Are there any voices of sanity and compassion that counteract the cacophony of mad shoutings from leaders such as the American Trump, the Indian Modi, the Saudi Mohammed Bin Salman or the Burmese Aung San? Their actions are full of venom and intolerance, and instead of leadership that draws people together, they divide us by race, religion or politics.
Are there any actions we can take as individuals to counteract feelings of helplessness?
To start with, I think we need to look for alternative narratives from those we receive from these leaders. For example, in contrast to Trump’s rallying call to make America great again, there is another version on the hopes for America in a poem by the African American poet Langston Hughes (1935) “Let America be America again.”
Hughes was part of the Harlem Renaissance of the 1920s. His poem speaks of the lives and hopes of those who are dispossessed and who did not gain from the “American dream.” The refrain is, “America never was America to me.”
Parts of the poem follow:
(America never was America to me.) …
… Say, who are you that mumble in the dark?
And who are you that draws your veil across the stars?
I am the poor white, fooled and pushed apart,
I am the Negro bearing slavery’s scars.
I am the red man driven from the lands,
I am the immigrant clutching the hope I seek —
and finding only the same old stupid plan
Of dog eat dog, of mighty crush the weak. …
O let America be America again —
The land that never has been yet —
and yet must be — the land where every man is free. …
What is to be done by those of us who still seek meaning in our lives through faith, and how can a simple Muslim counteract the message of intolerance and rigidity, being funded by states such as Saudi Arabia or brutal groups such as ISIS? What about the same intolerance being preached by some Christians, Hindus and Buddhists?
It seems the practice of religions does not always lead to peace or tranquillity for many of us.
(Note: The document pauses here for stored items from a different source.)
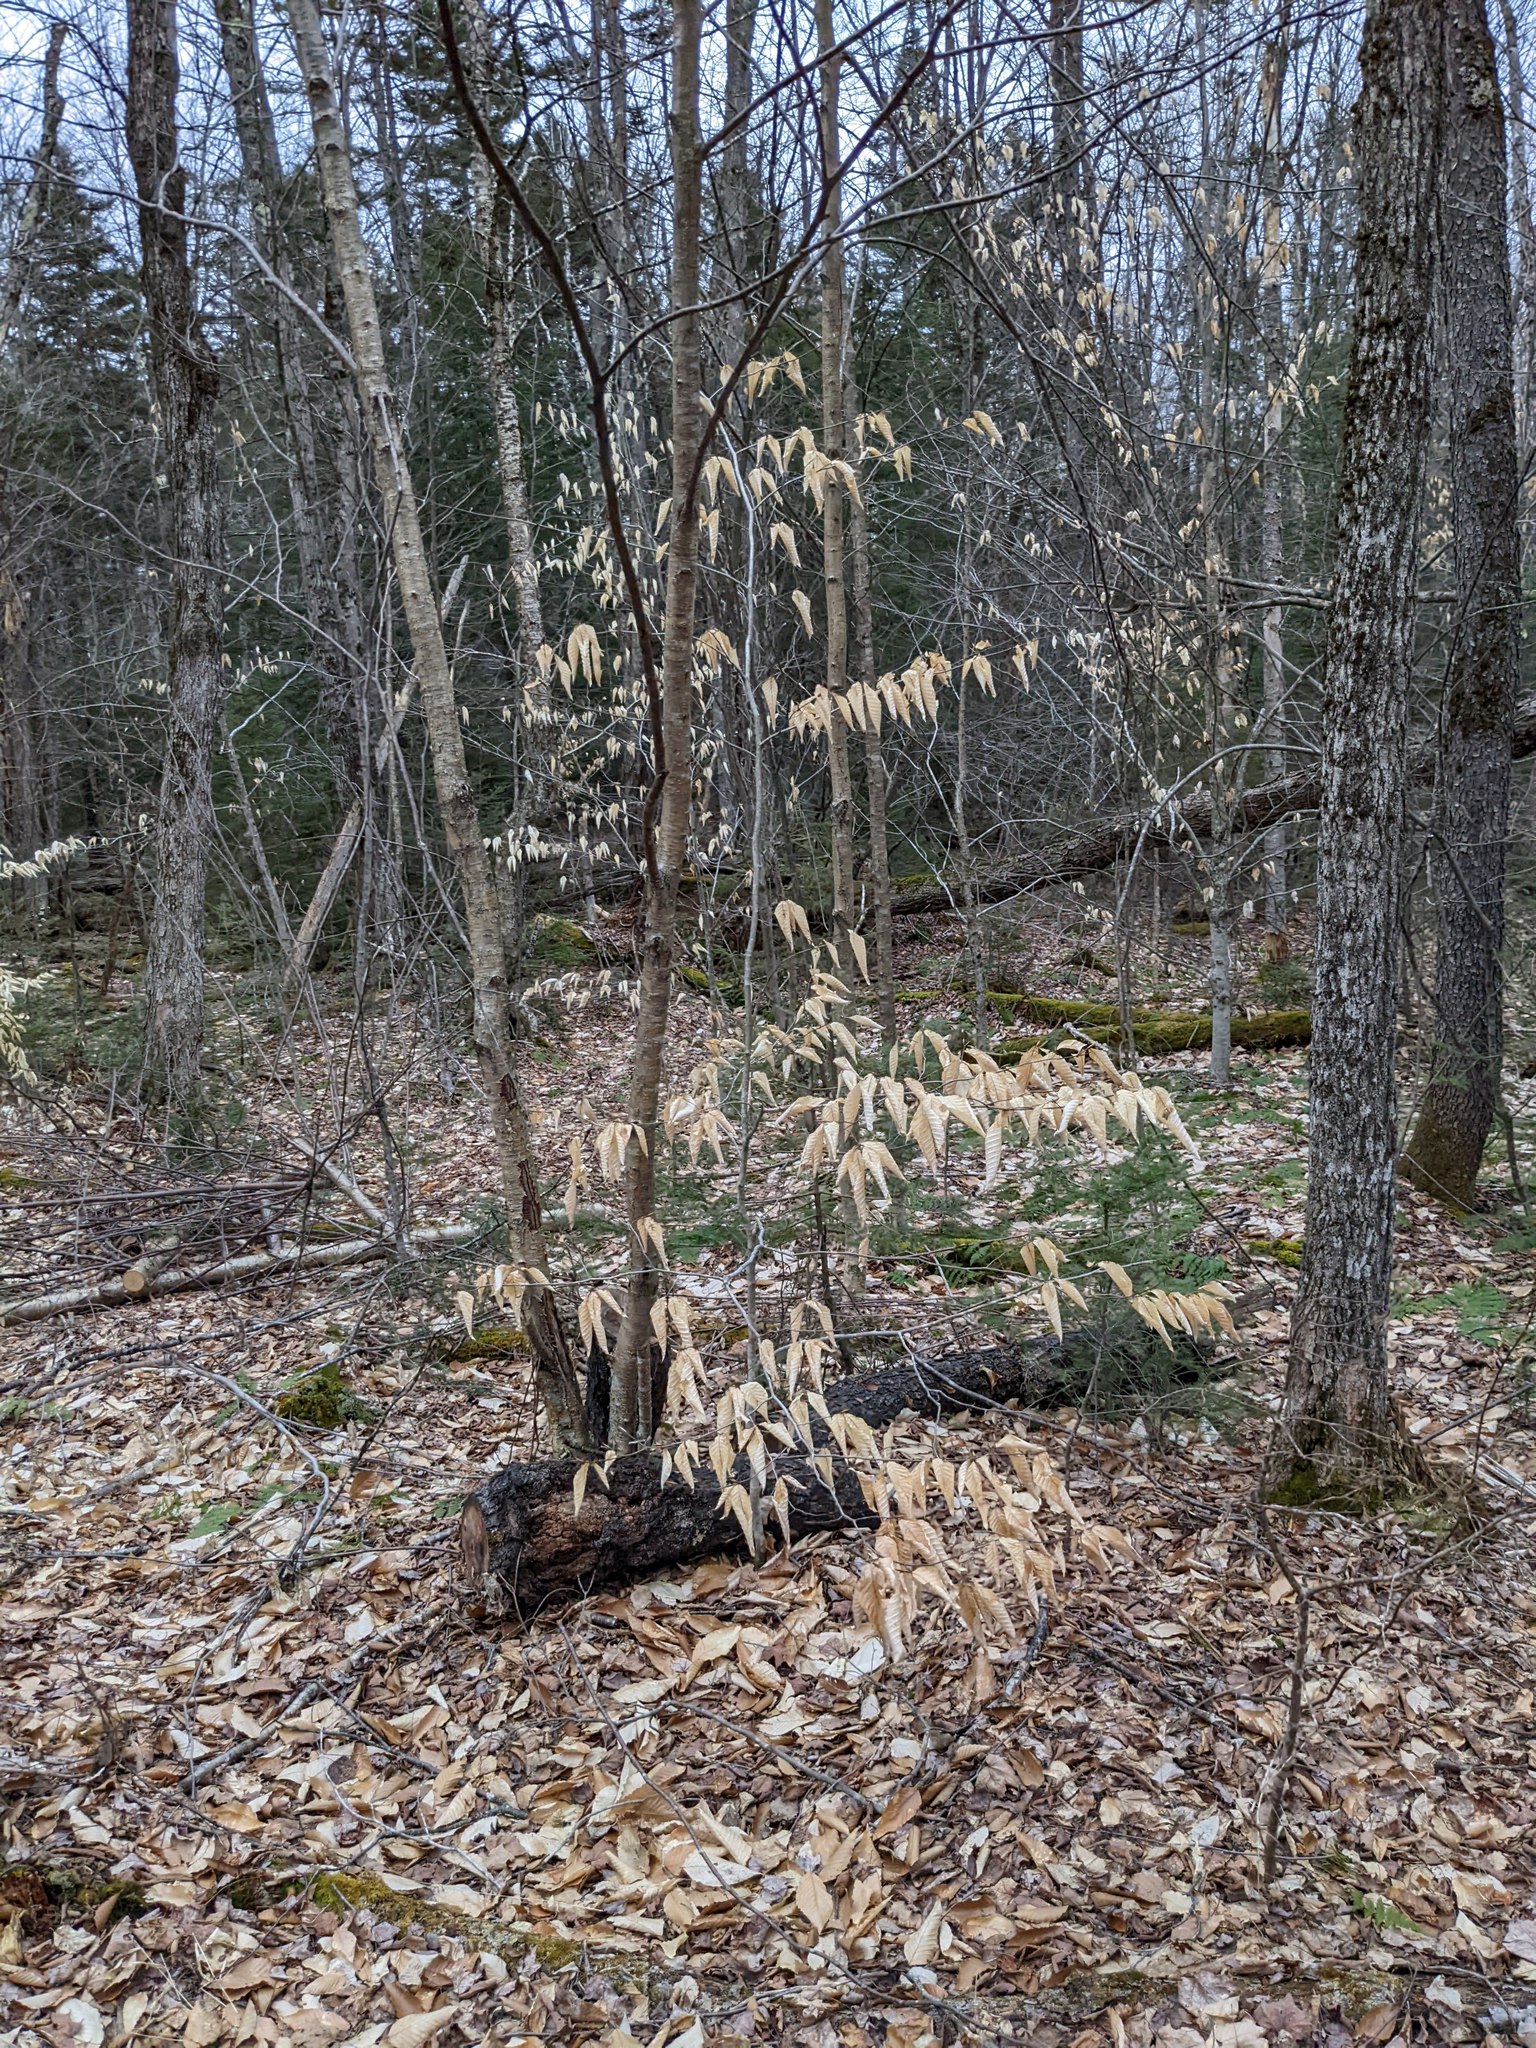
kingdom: Plantae
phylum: Tracheophyta
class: Magnoliopsida
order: Fagales
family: Fagaceae
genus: Fagus
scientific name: Fagus grandifolia
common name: American beech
Religion becomes another tool for suppressing others.
Why can’t Muslims pay heed to those teachings of our religion that are gentle instead of practising violence against others? Contrary to what some Muslims said, there is an acceptance of diversity in Islam, as shown in this verse:
“We have appointed a law and a practice for every one of you. Had God willed, God would have made you a single community, but God wanted to test you regarding what has come to you. So, vie with each other in doing good. Every one of you will return to God who will inform you regarding the things about which you differed.”
The source of hope for me is the individuals in my life — my loving, caring family, friends, and, yes, at times kind strangers. To have time with them is such a comfort as they lift me up and sustain me when I am down. However, no one can disregard the ills of the world nor wash away the evil men do to each other, but there are glimmers of hope!
In response to my question regarding any meaning to one’s life, one of the friends referred me to a quote from Virginia Woolf’s book, “To the Lighthouse.”
Woolf addresses the question: “What is the meaning of life? That was all — a simple question; one that tended to close in on one with years. The great revelation had never come. … Instead, there were daily little miracles, illuminations, matches struck unexpectedly in the dark.”
Let us concentrate on the “daily illuminations, matches struck unexpectedly in the dark,” and not be as pessimistic as T.S. Eliot, who writes that: “This is the way the world ends … not with a bang but a whimper.”
Maybe we are destroying the world, but until then, we can continue actively practising loving deeds rather than destructive ones. We do have a choice.